The trilogy era comparison project. Choose three pages each depicting the same character across different eras – for example, Obi-Wan Kenobi as a young Padawan (prequel era), as a Jedi Knight fighting Vader, and as the aged desert hermit of A New Hope. Color all three using era-appropriate palettes: the prequel era’s warmer, more optimistic tones; the original trilogy’s slightly grittier, more weathered aesthetic. Write a brief character biography connecting all three pages – what happened between each depicted moment? What did this character lose? What did they preserve? The finished set becomes a hand-colored life timeline of one of cinema’s most enduring characters.
The faction uniform project. Star Wars has one of the most visually distinctive uniform systems in any franchise – each faction’s soldiers and leaders wear specific colors that immediately communicate allegiance. Research and color one page from each major faction: a Jedi (warm brown robes), a Sith (black robes), a Rebel Alliance soldier (orange flight suit or grey ground uniform), an Imperial Stormtrooper (white armor), a Shock Trooper (red-marked white armor), a Mandalorian (silver beskar or clan-colored armor). Display the six pages together as a faction color chart. This activity produces a genuinely useful visual reference for any Star Wars fan and teaches the visual design principle of using consistent color to communicate identity at a glance.
The Star Wars Day fan art showcase. Star Wars Day (May 4th – “May the Fourth Be With You”) is the official worldwide celebration of the franchise. In the weeks leading up to May 4th, color one page per day from this collection – a different character or sub-collection each day. On May 4th, display the completed pages together as a personal fan art showcase. This countdown structure – similar to an advent calendar – gives the coloring activity a festive purpose and deadline, and the finished collection becomes a record of which characters mattered most to the colorist that year.

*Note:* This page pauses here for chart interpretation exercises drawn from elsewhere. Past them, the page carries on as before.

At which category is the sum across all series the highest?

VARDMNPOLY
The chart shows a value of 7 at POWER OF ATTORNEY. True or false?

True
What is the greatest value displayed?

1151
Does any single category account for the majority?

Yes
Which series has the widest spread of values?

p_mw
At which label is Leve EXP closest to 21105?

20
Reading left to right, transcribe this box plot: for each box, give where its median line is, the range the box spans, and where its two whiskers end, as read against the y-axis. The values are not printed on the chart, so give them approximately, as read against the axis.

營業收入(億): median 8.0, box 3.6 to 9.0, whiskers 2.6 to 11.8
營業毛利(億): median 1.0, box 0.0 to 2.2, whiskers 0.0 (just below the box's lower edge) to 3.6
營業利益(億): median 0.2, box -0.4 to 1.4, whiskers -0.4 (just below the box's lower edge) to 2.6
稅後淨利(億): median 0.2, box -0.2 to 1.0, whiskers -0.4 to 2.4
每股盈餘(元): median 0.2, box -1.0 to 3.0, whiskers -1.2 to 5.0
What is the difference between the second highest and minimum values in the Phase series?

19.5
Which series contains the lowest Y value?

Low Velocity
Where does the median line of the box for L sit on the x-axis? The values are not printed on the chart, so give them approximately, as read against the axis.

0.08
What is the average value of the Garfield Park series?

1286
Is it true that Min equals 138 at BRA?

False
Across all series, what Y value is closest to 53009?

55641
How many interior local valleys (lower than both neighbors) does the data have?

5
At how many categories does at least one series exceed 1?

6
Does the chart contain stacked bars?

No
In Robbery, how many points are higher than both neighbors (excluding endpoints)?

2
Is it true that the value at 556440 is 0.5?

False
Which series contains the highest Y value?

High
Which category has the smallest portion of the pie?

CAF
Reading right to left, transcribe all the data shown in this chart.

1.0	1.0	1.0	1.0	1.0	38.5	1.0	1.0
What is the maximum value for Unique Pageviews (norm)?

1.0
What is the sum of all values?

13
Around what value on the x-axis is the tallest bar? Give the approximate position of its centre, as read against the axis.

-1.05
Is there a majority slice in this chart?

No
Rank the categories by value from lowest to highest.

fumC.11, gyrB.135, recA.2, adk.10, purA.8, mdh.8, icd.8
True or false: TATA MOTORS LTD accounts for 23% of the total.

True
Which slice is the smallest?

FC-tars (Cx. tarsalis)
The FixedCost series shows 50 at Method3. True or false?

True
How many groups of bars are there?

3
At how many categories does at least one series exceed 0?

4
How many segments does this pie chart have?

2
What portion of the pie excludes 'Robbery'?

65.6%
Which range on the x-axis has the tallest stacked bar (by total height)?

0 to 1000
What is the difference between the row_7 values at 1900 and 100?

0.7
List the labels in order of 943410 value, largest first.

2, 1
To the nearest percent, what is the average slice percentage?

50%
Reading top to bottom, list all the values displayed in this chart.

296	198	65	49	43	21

The “light side vs dark side” diorama. Using any battle or confrontation pages from the collection – lightsaber duel pages are ideal – color the Jedi characters in warm, golden-adjacent palettes (even beyond their canonical colors, these characters can be surrounded by warm amber light) and the Sith in cooler, darker palettes with red accent lighting from their blades. Cut out the colored figures and mount them facing each other on a backing piece of paper, with a dramatic background drawn between them: the stars of space, the lava fields of Mustafar, the forest moon of Endor. The visual contrast between the warm-lit Jedi and the cold-lit Sith, physically staged facing each other, creates a miniature dramatization of the saga’s central moral conflict that children can explain and discuss – understanding, through the act of coloring and staging, why the visual design of the franchise encodes its deepest themes in light and color.